Have you ever thought about what you look like from God’s perspective? Today, my devotional I’ve begun to use asks me to take a look at myself from exalted God’s perspective? It seemed instantaneous that I knew why a year and a half ago God asked me to begin to journal to Him. He wanted me to know my exalted God. Once I could see Him as Exalted I could then see myself as redeemed by Him and His work with His Son Jesus. My life had been lived attempting to please a God who was never going to be pleased because the God I knew wasn’t the One True God. The God I knew overlooked the flaws in me and the sins of me because I worked hard to please Him. Well, now I know the lies of my thinking. God also knew I was never going to turn myself around so He asked me to journal to Him so I could actually find the One True God who loved me unconditionally. He had wanted me to know the extent of work He and His Son had done so I could stand before Them one day–redeemed. I find this so amazing!
Yesterday’s post was telling of my inner struggle even today as I continue walking with God completing the work He wants me to do. By the end of the day I was going back to the unworthy, unfit person who couldn’t do this. This morning I asked God when I would ever get to the place of stability with Him? He told me I would not get there this side of heaven. This is something He wants me telling to the world so the world knows He doesn’t need us to be perfect to come to Him. He already has paved a perfect plan for us. He wants us to accept it and believe it is real for each of us. My confession will help others take their step. If we believers don’t confess our own deficiency others won’t either. I guess this simply empowers me to be ok with my humanness knowing God is ok with it too.

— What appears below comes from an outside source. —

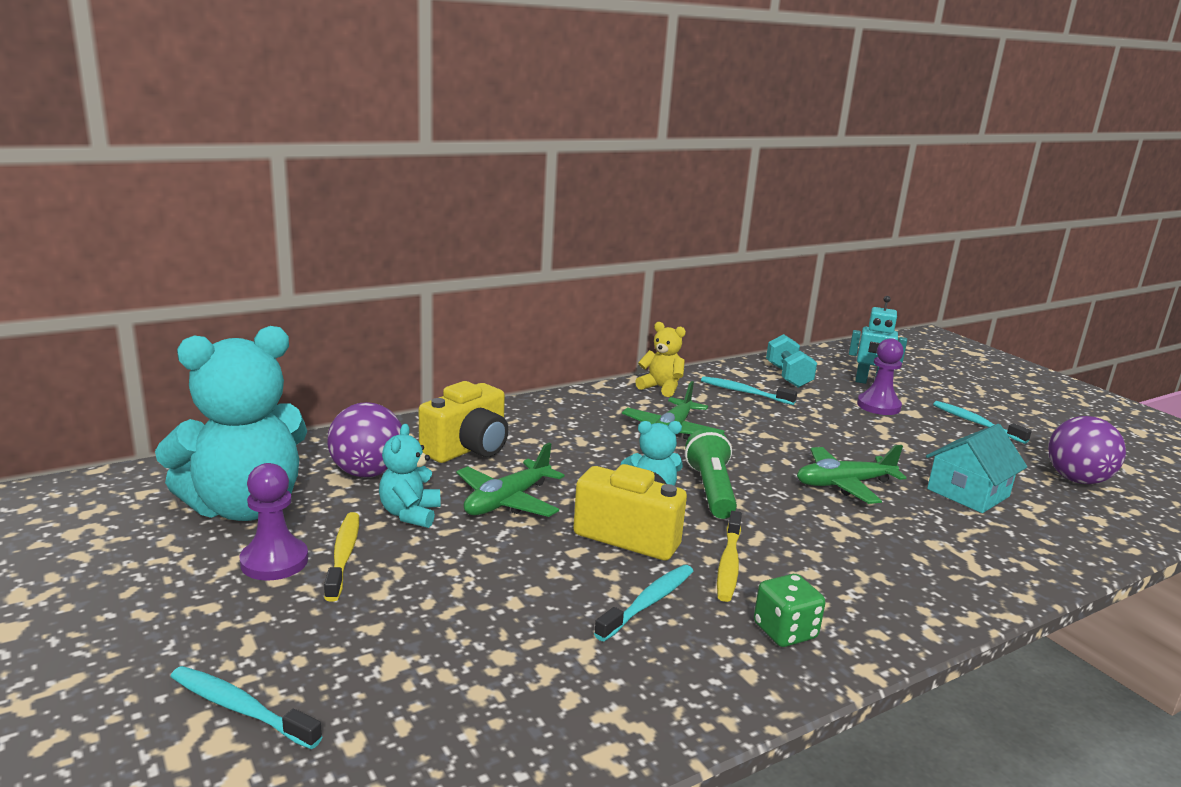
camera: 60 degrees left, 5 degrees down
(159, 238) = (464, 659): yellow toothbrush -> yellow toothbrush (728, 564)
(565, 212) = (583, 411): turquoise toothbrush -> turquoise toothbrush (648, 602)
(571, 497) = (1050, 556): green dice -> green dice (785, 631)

God is truly the one and only Exalted God. Taking a moment to let yourself be seen at His level will allow you to see Him at His level. There is no condemnation there. That was all down here with me not with Him. All this starts with me believing. Wow, isn’t God amazing!
I have no idea what’s going on with my internet and my computer but I can’t get to my blog on it. I can with my phone so I’m writing this from my iPhone.
Happy New Year! I got up this morning knowing I just can’t do the ministry at church being called the recovery ministry. I’m just not qualified and I still sin and on and on. This new year needs to start with honesty and this is my honest confession.
As my devotions began I was starting my new devotional by the Blackaby brothers called Experiencing God Day By Day. It mentions how loving God is and how He equips is to do His Will. His equipping isn’t so much by my skill as it is by my belief in Him. Do I believe I can do all things through Christ who gives me strength? If so I have to believe and that’s the final answer.
I’ve never wanted to do anything more in my life than do this ministry. God has been preparing me for some time now–a life time. Satan sure doesn’t want me doing it. He wants me believing my old self lies. Instead I’m choosing to believe what God promises–I can do all things through His Son Jesus who gives me strength.
I’m going into this new year believing. God has much to teach me here and I’m ready to begin. Join me in believing!